| Per-instance keypoint data |

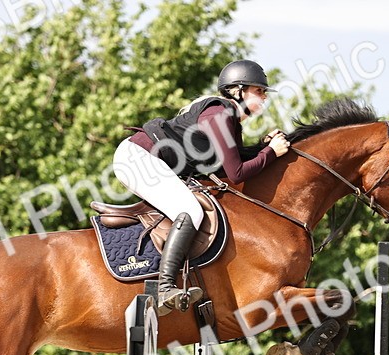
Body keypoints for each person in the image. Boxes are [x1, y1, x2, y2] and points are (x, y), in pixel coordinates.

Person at [112, 59, 291, 313]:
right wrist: (271, 153)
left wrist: (264, 147)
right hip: (139, 158)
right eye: (259, 91)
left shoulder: (227, 119)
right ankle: (163, 288)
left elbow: (228, 166)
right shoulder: (220, 114)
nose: (264, 97)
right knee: (192, 210)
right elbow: (237, 173)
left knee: (190, 207)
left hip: (145, 157)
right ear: (238, 90)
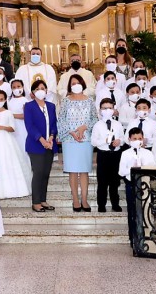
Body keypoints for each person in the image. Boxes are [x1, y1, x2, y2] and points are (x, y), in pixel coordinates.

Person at [58, 74, 98, 212]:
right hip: (70, 140)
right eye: (73, 83)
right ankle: (75, 199)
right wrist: (71, 132)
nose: (76, 85)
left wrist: (84, 127)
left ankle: (85, 200)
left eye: (78, 82)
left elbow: (95, 119)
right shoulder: (66, 101)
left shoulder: (90, 101)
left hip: (85, 140)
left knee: (84, 171)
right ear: (70, 85)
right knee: (73, 171)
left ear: (83, 83)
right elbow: (61, 119)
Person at [0, 90, 32, 199]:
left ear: (5, 100)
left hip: (6, 141)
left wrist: (2, 127)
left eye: (1, 99)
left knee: (7, 161)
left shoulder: (8, 113)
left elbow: (12, 128)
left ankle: (12, 189)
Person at [24, 80, 58, 212]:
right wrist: (42, 140)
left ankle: (43, 200)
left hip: (50, 144)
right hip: (36, 144)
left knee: (45, 173)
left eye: (43, 88)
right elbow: (30, 126)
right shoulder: (29, 106)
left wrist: (51, 137)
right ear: (33, 92)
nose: (40, 90)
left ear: (46, 91)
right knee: (38, 173)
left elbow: (54, 124)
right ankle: (36, 202)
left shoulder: (51, 106)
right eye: (37, 88)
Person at [118, 127, 155, 243]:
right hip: (131, 184)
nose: (137, 140)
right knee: (132, 210)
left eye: (139, 138)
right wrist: (131, 169)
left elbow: (153, 168)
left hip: (145, 184)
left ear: (143, 139)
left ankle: (146, 235)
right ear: (129, 139)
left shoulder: (148, 153)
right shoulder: (125, 153)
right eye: (134, 138)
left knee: (145, 210)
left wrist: (143, 167)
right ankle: (133, 237)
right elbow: (121, 171)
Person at [91, 98, 125, 212]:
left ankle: (115, 203)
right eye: (104, 108)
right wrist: (104, 141)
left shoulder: (118, 124)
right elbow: (93, 142)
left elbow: (123, 138)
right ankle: (101, 204)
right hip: (103, 155)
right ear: (100, 110)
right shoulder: (97, 125)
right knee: (102, 182)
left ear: (113, 109)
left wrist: (120, 141)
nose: (107, 110)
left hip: (116, 154)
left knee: (115, 181)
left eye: (110, 108)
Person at [8, 79, 29, 162]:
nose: (16, 89)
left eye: (18, 86)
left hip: (22, 127)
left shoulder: (25, 100)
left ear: (22, 87)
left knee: (22, 145)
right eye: (14, 87)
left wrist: (12, 115)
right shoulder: (9, 101)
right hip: (12, 127)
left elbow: (26, 116)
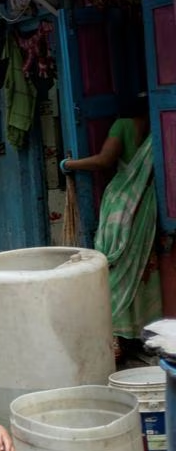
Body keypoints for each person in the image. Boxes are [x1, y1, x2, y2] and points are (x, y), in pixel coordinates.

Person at [61, 95, 161, 359]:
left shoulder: (122, 125)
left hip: (122, 205)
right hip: (147, 206)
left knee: (113, 268)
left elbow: (104, 161)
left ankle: (114, 338)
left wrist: (68, 165)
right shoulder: (160, 125)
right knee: (140, 270)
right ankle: (143, 335)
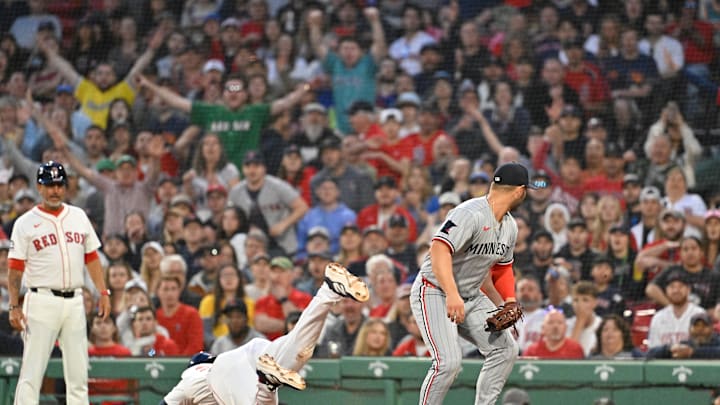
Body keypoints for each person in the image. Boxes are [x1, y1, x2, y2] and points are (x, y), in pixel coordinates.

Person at [411, 162, 538, 405]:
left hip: (470, 295)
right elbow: (439, 250)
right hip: (434, 291)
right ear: (520, 191)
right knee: (448, 363)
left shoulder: (510, 226)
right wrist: (451, 294)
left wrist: (508, 300)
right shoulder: (470, 213)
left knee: (505, 350)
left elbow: (502, 268)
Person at [161, 263, 369, 404]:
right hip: (255, 352)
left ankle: (267, 384)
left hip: (226, 373)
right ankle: (329, 290)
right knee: (298, 351)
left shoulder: (192, 378)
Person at [7, 161, 111, 405]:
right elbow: (15, 269)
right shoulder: (24, 223)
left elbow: (92, 257)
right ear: (39, 187)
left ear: (66, 187)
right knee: (31, 373)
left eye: (59, 185)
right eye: (49, 185)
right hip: (40, 300)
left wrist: (103, 292)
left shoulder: (78, 216)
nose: (55, 190)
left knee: (78, 375)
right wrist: (13, 305)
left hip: (75, 301)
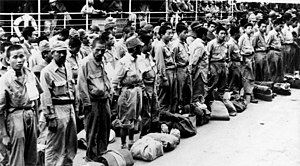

| EXERCISE |
Using the records above, restate word for word the lines from the one with "right wrist: (71, 132)" through the one with "left eye: (1, 99)", both included.

| SOLUTION TO THE PROBLEM |
right wrist: (71, 132)
nose: (76, 85)
left wrist: (84, 127)
left ankle: (85, 200)
left eye: (78, 82)
left elbow: (95, 119)
right shoulder: (66, 101)
left shoulder: (90, 101)
left hip: (85, 140)
left knee: (84, 171)
right ear: (70, 85)
right knee: (73, 171)
left ear: (83, 83)
right elbow: (61, 119)
Person at [0, 90, 32, 199]:
left ear: (5, 100)
left hip: (6, 141)
left wrist: (2, 127)
left eye: (1, 99)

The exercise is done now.